靴を脱ぐこともあるかもしれませんので中敷きも派手な色ではなく、落ち着いた色の中敷きにしたほうがよいでしょう。
そして黒の靴は意外と汚れがよく目立つので、着用する前にシューズブラシや布などで汚れを拭きとり、綺麗に手入れしておきましょう。
フォーマルシーン用にと大切にしまってあった靴が、その当日になっていざ履こうとするとソール部分が加水分解していてボロボロになったり剥がれてしまうという事例は良くあることで、葬儀業界のスタッフ内ではあるあるであったりします。
もしものときに慌てることのないように、あまり履く機会のない靴だからこそ、時々お手入れしてあげてくださいね。
靴の素材
〇 | × |
合成革・本革・ツヤのない布 | アニマル柄・スエード・エナメル |
お葬式の場にふさわしい素材は「合成革」「本革」「ポリエステルなどツヤのない布」になります。
本来では葬儀に参列する場合に本革はよくないとされていますが、靴の場合は本革を避けるとなると購入の際に選択肢が限られてきますので許容されています。
ただし、ヘビやワニ(クロコダイル)などアニマル柄の型押し、スエードなどは「動物の殺生」のイメージが強いのでタブーとされていますので着用を避け、光沢感のあるエナメルなども華美な印象を与えますので控えましょう。
※「殺生(せっしょう)」とは生き物(動物)を殺すことを意味します。
葬儀社スタッフは毎日着用しますので、フォーマルシューズ=「消耗品」ということから合成皮革の靴を着用している方が多いです。
また、靴屋さんにおいては合成皮革の靴【通気性・軽さ・歩きやすさ・防水などの機能性】がある快適なフォーマルシューズの方が売れるということで、本革の商品をたくさん取り扱っているお店はそう多くはなく、布製のフォーマルシューズとなるとほとんど見かけません。
金額的にも本革と合成皮革では大幅に違ったりします。
ご高齢の年配の方や足が不自由な方は本来の正しいマナーよりも機能性を重視した靴やスニーカーなど歩きやすい靴を着用した方がよいといえます。
男性の靴下
靴ばかりに気がいってしまいがちですが、靴下にもいくつかポイントがあります。
お葬式の際に靴を脱ぐ場面があるかもしれませんし、椅子に座った際にも靴下は少し見えますよね。
靴下は「ミドル丈の黒無地」が基本です。
柄物や、黒以外の色物、くるぶし丈のアンクルソックスは避けましょう。
丈が短いと素肌が見えてしまうのでそうならないためにミドル丈がおすすめです。
ワンポイントやリブソックス・五本指の靴下はOKです。
靴紐の通し方・結び方
靴紐の通し方は「シングル」が一般的で、誰でも簡単に靴紐を通すことができます。
「パラレル」も一般的ですが少し複雑な通し方になります。
「オーバーラップ」や「アンダーラップ」は靴が好きな方や専門職の方しか知らないかと思います。
結び目は蝶々結びで問題ありません。
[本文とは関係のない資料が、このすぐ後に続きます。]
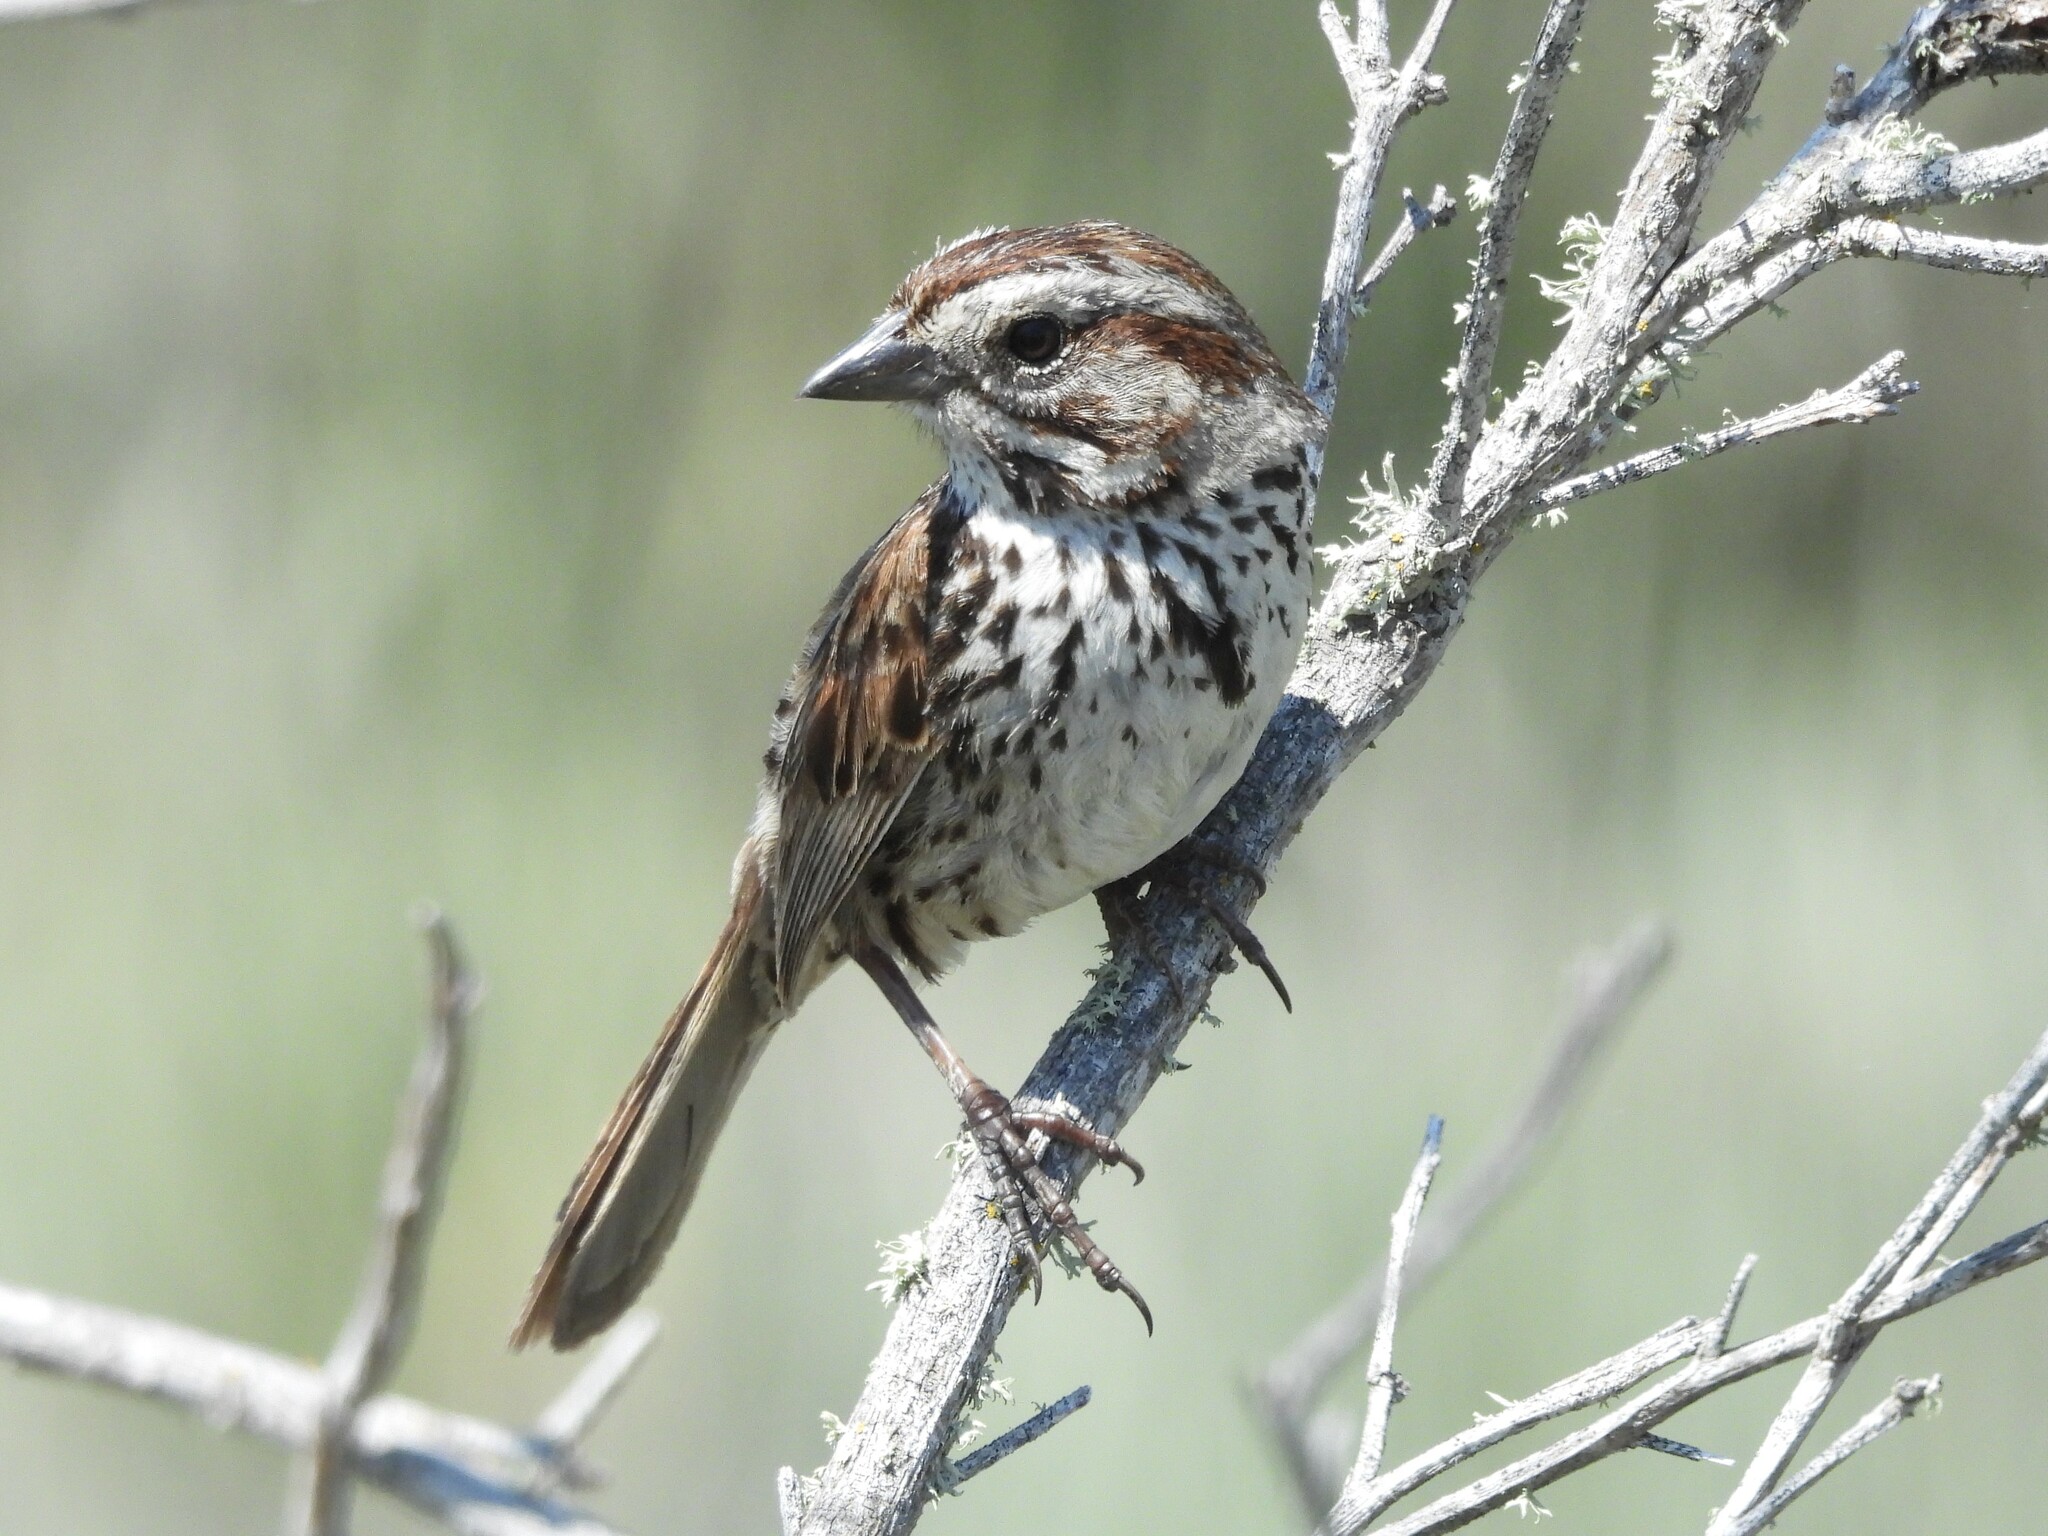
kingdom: Animalia
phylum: Chordata
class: Aves
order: Passeriformes
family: Passerellidae
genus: Melospiza
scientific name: Melospiza melodia
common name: Song sparrow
「イアン・セキュア結び」など靴紐がほどけにくい結び方もありますが、聞いたことが無い方も多く一般的ではありません。
香典の「水引」に関しては蝶々結びはNGになります。
購入すべき?
「購入すべきか・・・?」
昨今では家族のみの家族葬も増加しており、靴はもちろん喪服に関してもそこまで厳しいマナーを求められることはあまりありませんが、葬儀に参列するシーンはいつ訪れるか分かりませんので、大学生以上の方は大人の身だしなみ・マナーとして一足くらいは購入されてもよいといえます。
メンズのフォーマルシューズでは、
「内羽根式のストレートチップ」が冠婚葬祭に置いて幅広く着用できるためオススメです。
女性の靴の選び方
女性の場合は「黒のラウンドトゥで3~5cmの太めのヒールのパンプス」がベストで、葬儀参列でのフォーマルシューズになります。
靴のデザイン
靴のデザインは「ラウンドトゥで3~5cmの太めのヒール」が一番フォーマルですがスクエアトゥでも問題ありません。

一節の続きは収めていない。